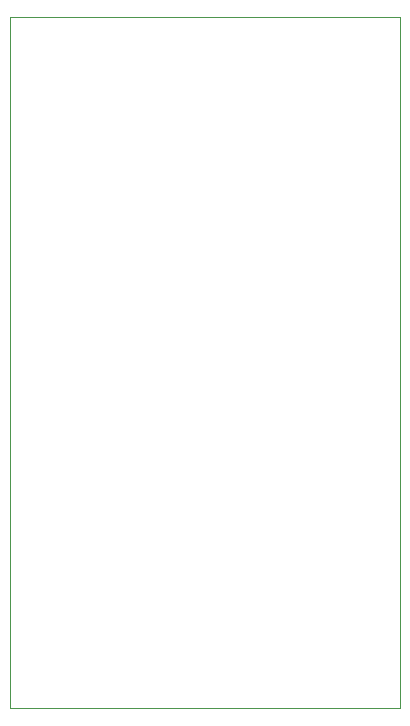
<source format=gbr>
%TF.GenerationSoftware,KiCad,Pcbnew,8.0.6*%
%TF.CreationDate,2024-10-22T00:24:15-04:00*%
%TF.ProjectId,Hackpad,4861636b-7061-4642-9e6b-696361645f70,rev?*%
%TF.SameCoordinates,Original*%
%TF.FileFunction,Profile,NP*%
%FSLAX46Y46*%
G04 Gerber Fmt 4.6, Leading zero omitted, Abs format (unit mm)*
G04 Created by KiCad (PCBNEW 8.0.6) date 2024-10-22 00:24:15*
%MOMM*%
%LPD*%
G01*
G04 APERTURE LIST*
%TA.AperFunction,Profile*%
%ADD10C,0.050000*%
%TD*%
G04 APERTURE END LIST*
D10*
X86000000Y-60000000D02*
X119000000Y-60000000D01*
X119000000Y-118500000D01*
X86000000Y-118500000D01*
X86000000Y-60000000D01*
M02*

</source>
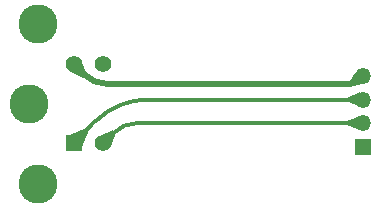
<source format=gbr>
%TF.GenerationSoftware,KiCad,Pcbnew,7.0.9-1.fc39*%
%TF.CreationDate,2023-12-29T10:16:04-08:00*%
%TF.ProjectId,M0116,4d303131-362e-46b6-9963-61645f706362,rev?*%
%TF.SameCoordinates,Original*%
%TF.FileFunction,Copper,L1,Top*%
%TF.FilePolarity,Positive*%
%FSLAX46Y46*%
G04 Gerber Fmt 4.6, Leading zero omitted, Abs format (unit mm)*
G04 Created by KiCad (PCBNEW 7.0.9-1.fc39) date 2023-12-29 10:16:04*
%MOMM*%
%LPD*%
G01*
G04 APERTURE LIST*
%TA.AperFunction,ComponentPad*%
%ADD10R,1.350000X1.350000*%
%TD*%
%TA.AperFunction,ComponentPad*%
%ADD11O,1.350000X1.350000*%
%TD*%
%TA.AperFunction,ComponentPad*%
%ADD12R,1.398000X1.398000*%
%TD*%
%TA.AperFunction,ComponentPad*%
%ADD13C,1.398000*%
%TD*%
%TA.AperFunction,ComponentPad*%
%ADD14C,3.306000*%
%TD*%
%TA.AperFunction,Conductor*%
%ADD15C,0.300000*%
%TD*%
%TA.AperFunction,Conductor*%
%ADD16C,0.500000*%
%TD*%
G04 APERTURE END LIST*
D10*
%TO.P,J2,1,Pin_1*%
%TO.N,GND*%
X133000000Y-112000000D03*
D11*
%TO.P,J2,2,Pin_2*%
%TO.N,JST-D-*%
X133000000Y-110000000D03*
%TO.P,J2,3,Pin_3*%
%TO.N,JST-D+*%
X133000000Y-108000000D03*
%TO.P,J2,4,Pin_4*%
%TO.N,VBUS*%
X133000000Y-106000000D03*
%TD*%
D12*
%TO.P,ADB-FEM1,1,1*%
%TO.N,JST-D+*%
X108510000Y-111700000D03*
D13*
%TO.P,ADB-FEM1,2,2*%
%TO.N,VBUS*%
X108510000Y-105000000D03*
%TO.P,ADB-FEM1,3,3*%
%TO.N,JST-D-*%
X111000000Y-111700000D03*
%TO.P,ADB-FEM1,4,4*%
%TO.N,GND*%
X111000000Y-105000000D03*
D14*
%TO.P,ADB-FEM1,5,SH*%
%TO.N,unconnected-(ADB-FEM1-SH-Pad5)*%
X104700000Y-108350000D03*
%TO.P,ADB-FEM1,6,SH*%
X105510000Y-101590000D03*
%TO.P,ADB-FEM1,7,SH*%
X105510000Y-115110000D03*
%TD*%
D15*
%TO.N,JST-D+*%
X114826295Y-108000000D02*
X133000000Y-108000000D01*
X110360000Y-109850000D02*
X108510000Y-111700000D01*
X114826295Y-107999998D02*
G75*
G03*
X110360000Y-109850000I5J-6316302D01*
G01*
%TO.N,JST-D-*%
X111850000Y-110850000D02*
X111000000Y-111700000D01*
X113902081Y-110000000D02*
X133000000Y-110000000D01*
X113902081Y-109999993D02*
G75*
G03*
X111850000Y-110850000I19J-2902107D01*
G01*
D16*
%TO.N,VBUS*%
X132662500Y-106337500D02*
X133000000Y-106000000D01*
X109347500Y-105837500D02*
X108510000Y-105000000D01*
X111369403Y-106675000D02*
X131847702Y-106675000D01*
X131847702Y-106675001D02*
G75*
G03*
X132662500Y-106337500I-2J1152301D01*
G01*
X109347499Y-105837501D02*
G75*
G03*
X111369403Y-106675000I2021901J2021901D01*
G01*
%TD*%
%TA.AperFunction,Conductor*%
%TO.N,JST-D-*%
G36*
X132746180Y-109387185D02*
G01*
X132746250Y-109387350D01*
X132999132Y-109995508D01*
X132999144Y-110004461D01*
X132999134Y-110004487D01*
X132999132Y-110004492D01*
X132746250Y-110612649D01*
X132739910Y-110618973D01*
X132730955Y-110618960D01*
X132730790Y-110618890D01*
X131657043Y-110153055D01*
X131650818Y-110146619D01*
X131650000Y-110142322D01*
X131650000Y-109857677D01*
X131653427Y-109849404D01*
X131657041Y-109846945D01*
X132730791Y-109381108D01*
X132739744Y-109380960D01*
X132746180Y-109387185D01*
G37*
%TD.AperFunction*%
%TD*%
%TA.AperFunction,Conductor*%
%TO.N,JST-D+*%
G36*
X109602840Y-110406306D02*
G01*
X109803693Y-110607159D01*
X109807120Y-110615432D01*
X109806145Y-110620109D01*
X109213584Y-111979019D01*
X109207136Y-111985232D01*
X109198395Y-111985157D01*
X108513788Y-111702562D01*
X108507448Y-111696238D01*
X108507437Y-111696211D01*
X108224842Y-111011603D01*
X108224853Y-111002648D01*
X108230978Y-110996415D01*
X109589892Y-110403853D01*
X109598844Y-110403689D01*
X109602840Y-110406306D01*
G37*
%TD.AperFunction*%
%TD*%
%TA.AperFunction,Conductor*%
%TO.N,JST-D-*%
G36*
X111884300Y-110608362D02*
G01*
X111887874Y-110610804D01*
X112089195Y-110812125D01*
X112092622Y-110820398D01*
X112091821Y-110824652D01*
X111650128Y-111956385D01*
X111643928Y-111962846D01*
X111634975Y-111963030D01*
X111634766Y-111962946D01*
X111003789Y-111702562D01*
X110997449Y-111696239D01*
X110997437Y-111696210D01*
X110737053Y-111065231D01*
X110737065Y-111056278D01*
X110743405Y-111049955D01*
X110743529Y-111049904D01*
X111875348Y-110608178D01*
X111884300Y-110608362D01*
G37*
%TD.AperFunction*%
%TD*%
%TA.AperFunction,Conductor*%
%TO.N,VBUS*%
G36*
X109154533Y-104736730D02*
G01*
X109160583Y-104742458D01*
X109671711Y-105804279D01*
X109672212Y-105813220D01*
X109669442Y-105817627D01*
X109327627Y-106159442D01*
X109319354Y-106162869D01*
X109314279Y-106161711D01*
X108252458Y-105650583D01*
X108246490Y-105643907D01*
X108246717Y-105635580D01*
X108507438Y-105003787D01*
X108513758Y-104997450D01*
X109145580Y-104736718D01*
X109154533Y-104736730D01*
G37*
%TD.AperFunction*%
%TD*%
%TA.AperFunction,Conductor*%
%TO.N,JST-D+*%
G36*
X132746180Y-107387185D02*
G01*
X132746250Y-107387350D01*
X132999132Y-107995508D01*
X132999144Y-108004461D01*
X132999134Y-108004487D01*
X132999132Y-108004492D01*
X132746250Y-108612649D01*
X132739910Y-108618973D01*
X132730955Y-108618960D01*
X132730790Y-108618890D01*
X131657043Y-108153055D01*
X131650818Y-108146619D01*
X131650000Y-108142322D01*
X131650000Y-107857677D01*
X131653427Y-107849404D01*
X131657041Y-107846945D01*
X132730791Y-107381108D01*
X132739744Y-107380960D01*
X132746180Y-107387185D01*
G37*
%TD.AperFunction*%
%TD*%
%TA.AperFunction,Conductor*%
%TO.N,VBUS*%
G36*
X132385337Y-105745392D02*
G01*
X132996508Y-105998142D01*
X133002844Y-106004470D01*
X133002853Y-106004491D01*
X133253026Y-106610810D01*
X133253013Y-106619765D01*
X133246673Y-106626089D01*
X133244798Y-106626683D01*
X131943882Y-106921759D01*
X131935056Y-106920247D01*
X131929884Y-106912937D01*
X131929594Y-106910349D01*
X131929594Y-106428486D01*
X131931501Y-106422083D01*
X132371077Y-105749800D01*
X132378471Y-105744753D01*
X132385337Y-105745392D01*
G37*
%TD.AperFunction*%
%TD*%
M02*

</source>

★ ★ ★ ★

Task statement:
Each line of the listing that contains the word "KiCad" must be copied.

Result of the exercise:
%TF.GenerationSoftware,KiCad,Pcbnew,8.0.6*%
G04 Created by KiCad (PCBNEW 8.0.6) date 2024-10-22 00:24:15*
%TF.GenerationSoftware,KiCad,Pcbnew,7.0.9-1.fc39*%
G04 Created by KiCad (PCBNEW 7.0.9-1.fc39) date 2023-12-29 10:16:04*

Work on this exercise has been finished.